Task data
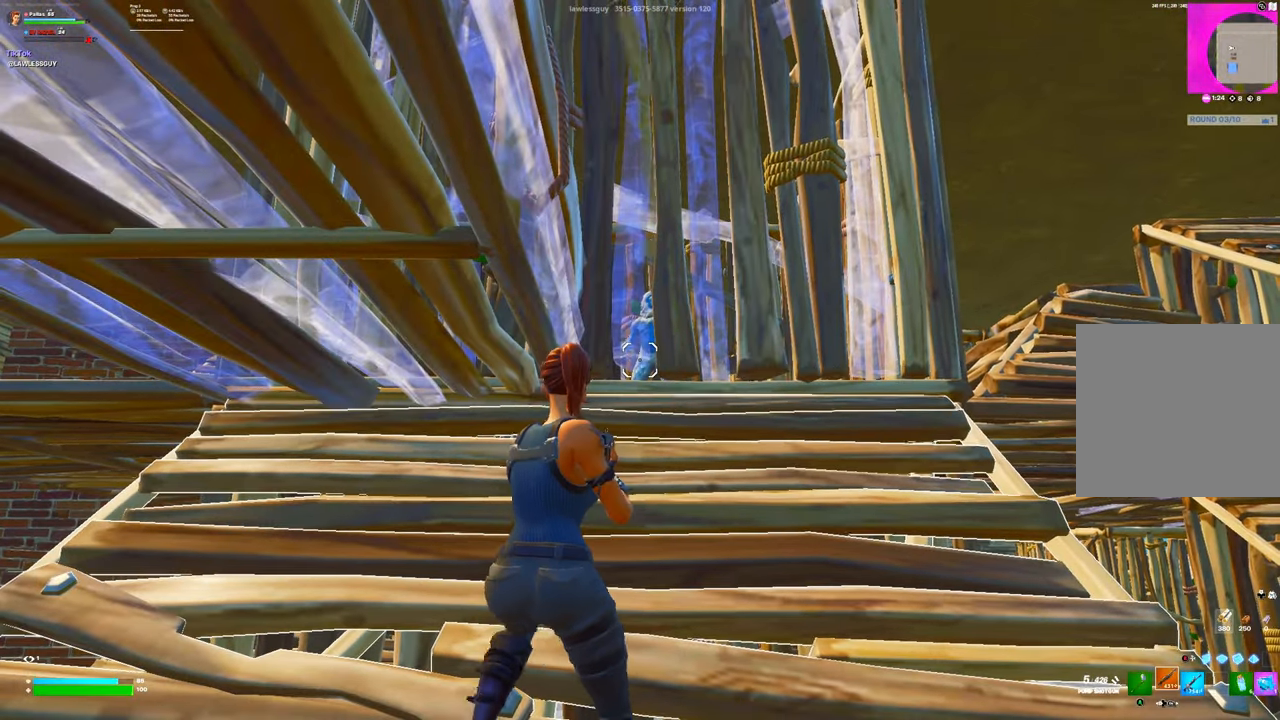
{"buttons": ["R2"], "left_stick": "center", "right_stick": "center", "events": [[84, "left_stick", "center"], [250, "left_stick", "up-right"], [284, "R1", "down"], [367, "R1", "up"], [484, "left_stick", "center"], [500, "R2", "down"]]}
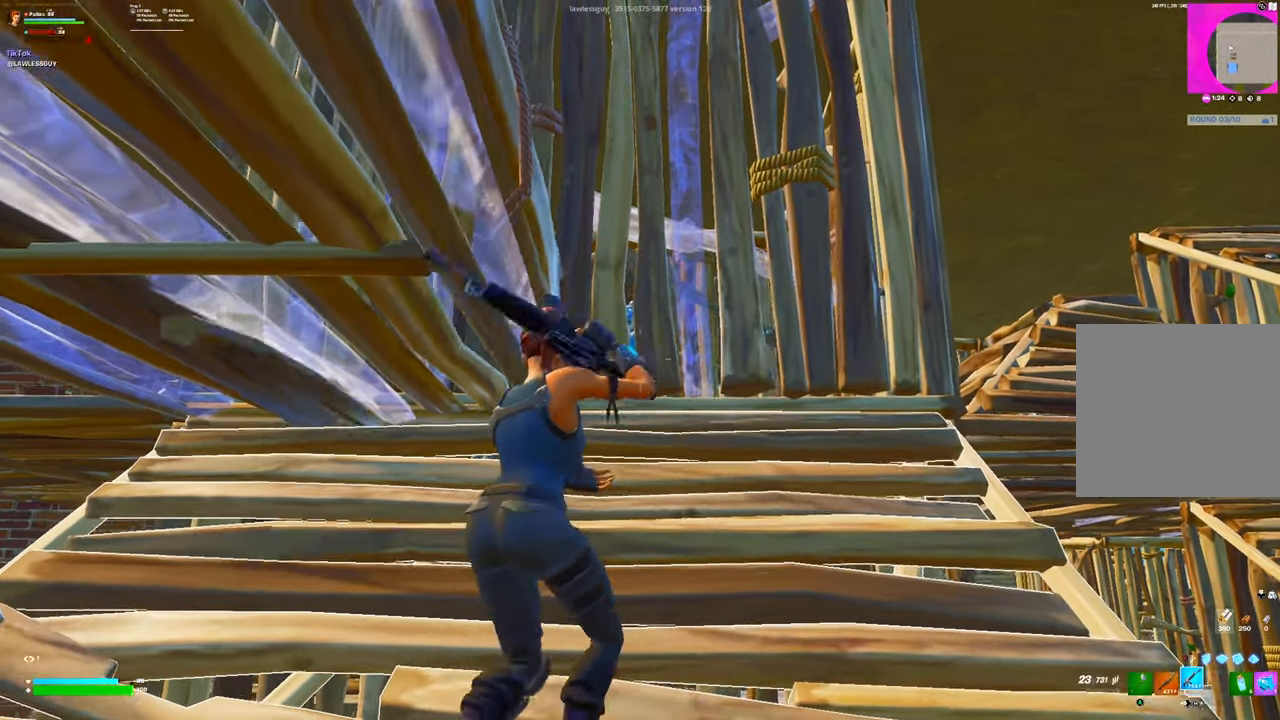
{"buttons": ["R2"], "left_stick": "center", "right_stick": "center", "events": []}
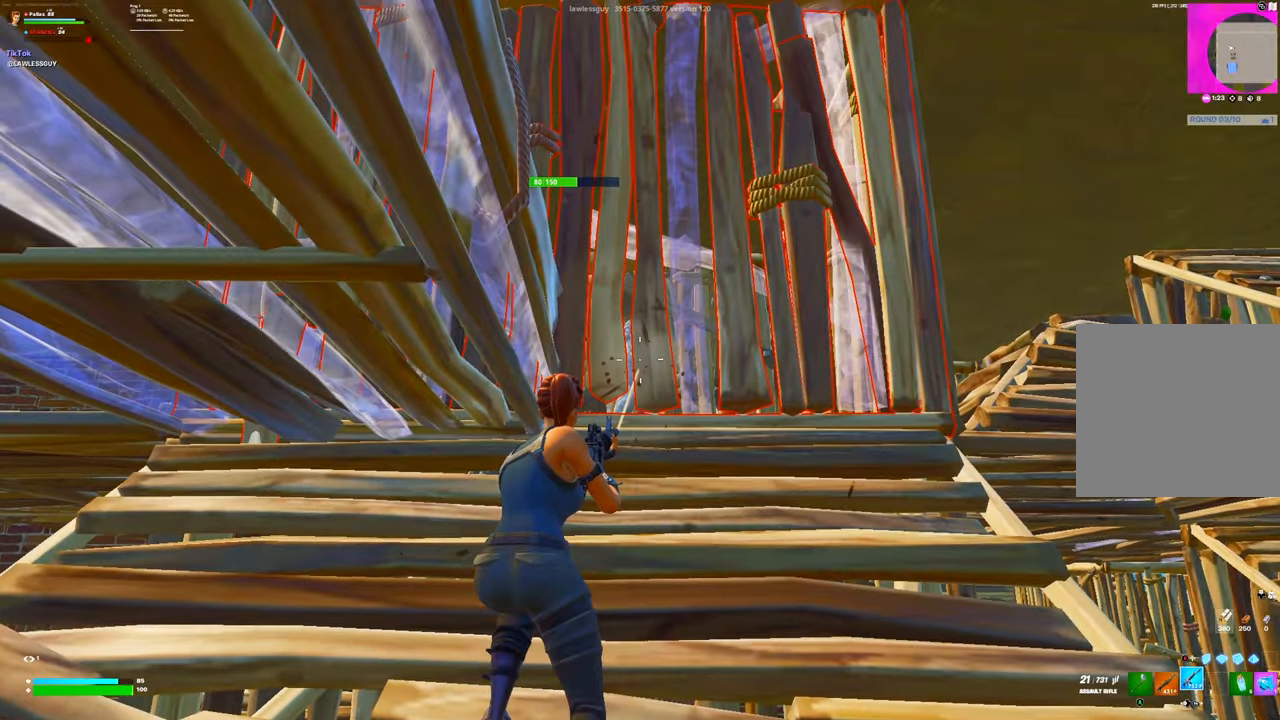
{"buttons": ["R2"], "left_stick": "center", "right_stick": "center", "events": []}
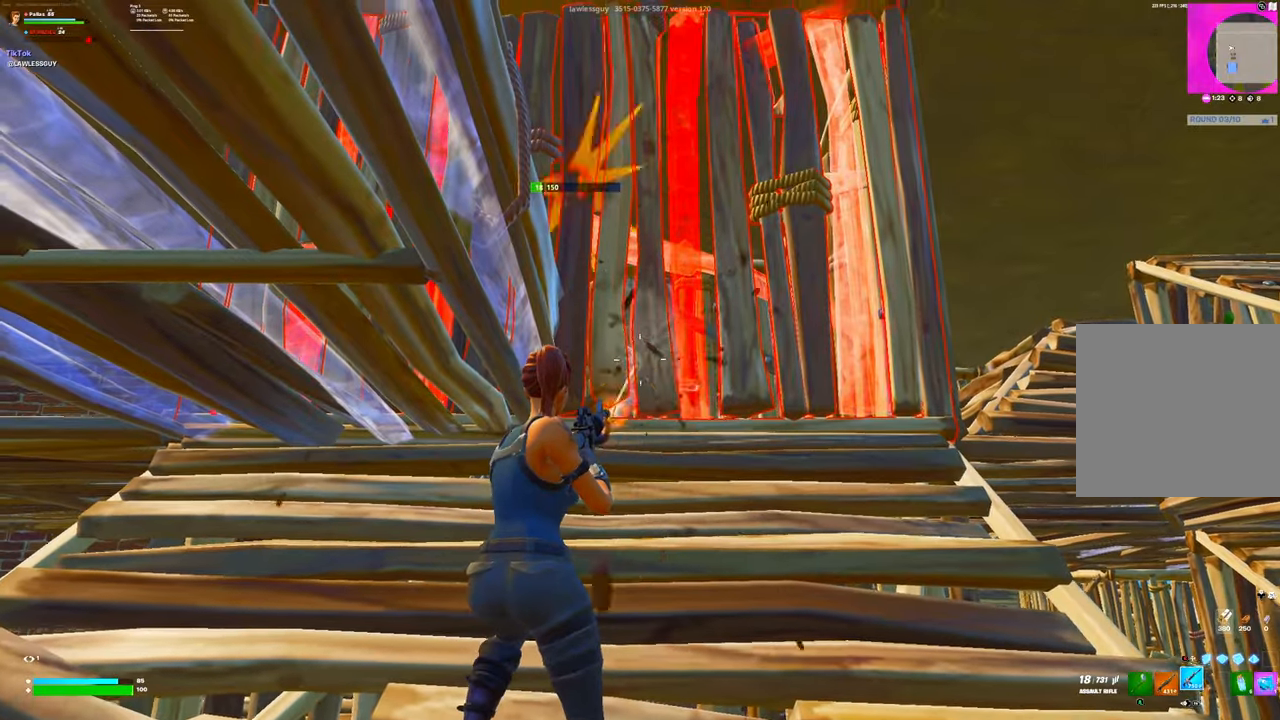
{"buttons": [], "left_stick": "right", "right_stick": "right", "events": [[33, "B", "down"], [33, "R2", "up"], [83, "left_stick", "right"], [150, "B", "up"], [150, "L2", "down"], [216, "A", "down"], [250, "R1", "down"], [283, "L2", "up"], [300, "A", "up"], [350, "DPAD_LEFT", "down"], [400, "R1", "up"], [416, "right_stick", "right"], [433, "DPAD_LEFT", "up"]]}
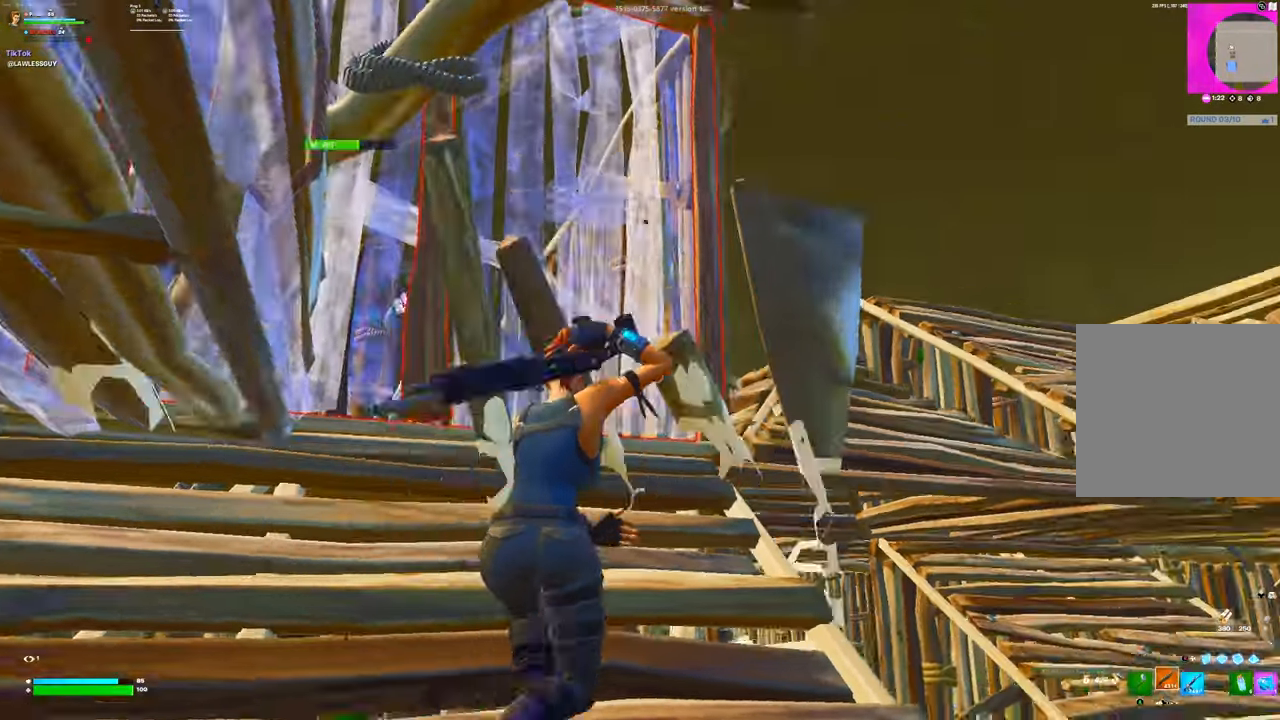
{"buttons": ["B"], "left_stick": "up", "right_stick": "down", "events": [[16, "right_stick", "center"], [33, "L3", "down"], [33, "left_stick", "up-right"], [166, "L3", "up"], [250, "right_stick", "down-left"], [433, "left_stick", "up"], [466, "B", "down"], [466, "right_stick", "down"]]}
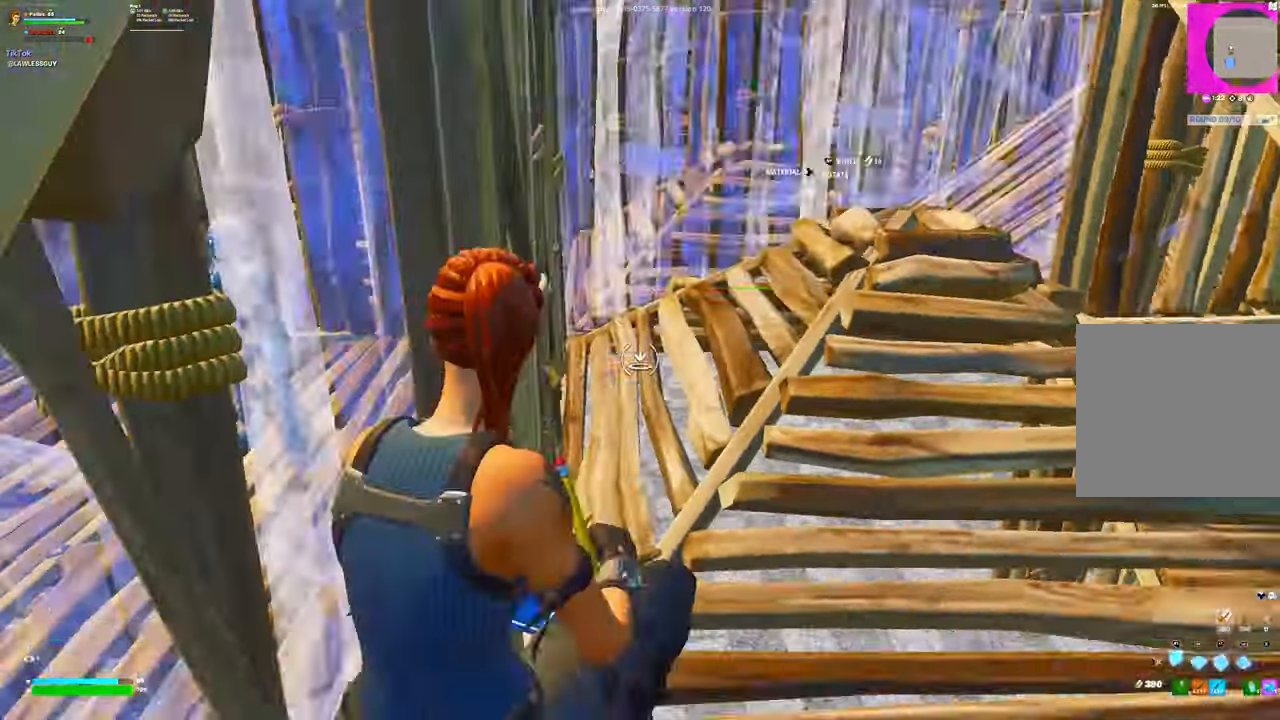
{"buttons": ["R2"], "left_stick": "down-right", "right_stick": "left", "events": [[83, "B", "up"], [100, "R1", "down"], [133, "right_stick", "up"], [200, "left_stick", "up-right"], [216, "R1", "up"], [233, "A", "down"], [300, "A", "up"], [300, "right_stick", "left"], [450, "R2", "down"], [450, "left_stick", "down-right"]]}
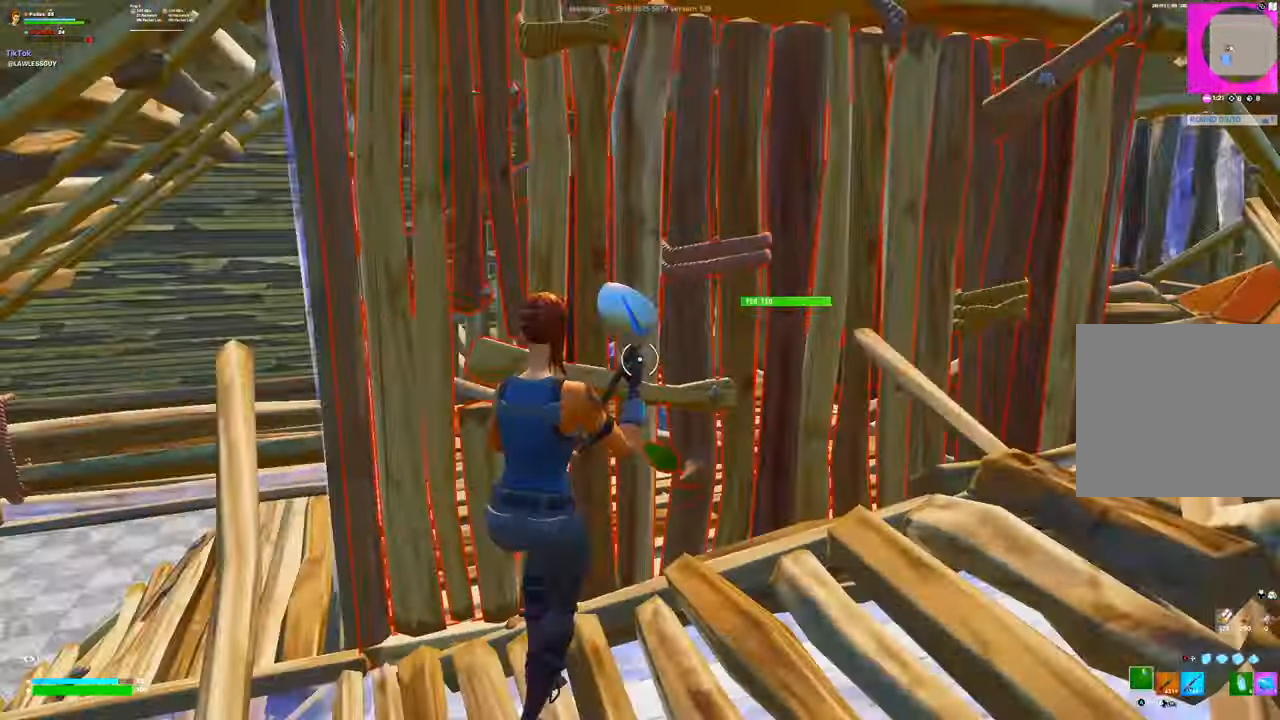
{"buttons": ["R2"], "left_stick": "left", "right_stick": "center", "events": [[16, "right_stick", "center"], [116, "left_stick", "left"]]}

Exercise brief
All of the material above should be written out exactly as given, minus any images.

Task output
{"buttons": ["R2"], "left_stick": "center", "right_stick": "center", "events": [[84, "left_stick", "center"], [250, "left_stick", "up-right"], [284, "R1", "down"], [367, "R1", "up"], [484, "left_stick", "center"], [500, "R2", "down"]]}
{"buttons": ["R2"], "left_stick": "center", "right_stick": "center", "events": []}
{"buttons": ["R2"], "left_stick": "center", "right_stick": "center", "events": []}
{"buttons": [], "left_stick": "right", "right_stick": "right", "events": [[33, "B", "down"], [33, "R2", "up"], [83, "left_stick", "right"], [150, "B", "up"], [150, "L2", "down"], [216, "A", "down"], [250, "R1", "down"], [283, "L2", "up"], [300, "A", "up"], [350, "DPAD_LEFT", "down"], [400, "R1", "up"], [416, "right_stick", "right"], [433, "DPAD_LEFT", "up"]]}
{"buttons": ["B"], "left_stick": "up", "right_stick": "down", "events": [[16, "right_stick", "center"], [33, "L3", "down"], [33, "left_stick", "up-right"], [166, "L3", "up"], [250, "right_stick", "down-left"], [433, "left_stick", "up"], [466, "B", "down"], [466, "right_stick", "down"]]}
{"buttons": ["R2"], "left_stick": "down-right", "right_stick": "left", "events": [[83, "B", "up"], [100, "R1", "down"], [133, "right_stick", "up"], [200, "left_stick", "up-right"], [216, "R1", "up"], [233, "A", "down"], [300, "A", "up"], [300, "right_stick", "left"], [450, "R2", "down"], [450, "left_stick", "down-right"]]}
{"buttons": ["R2"], "left_stick": "left", "right_stick": "center", "events": [[16, "right_stick", "center"], [116, "left_stick", "left"]]}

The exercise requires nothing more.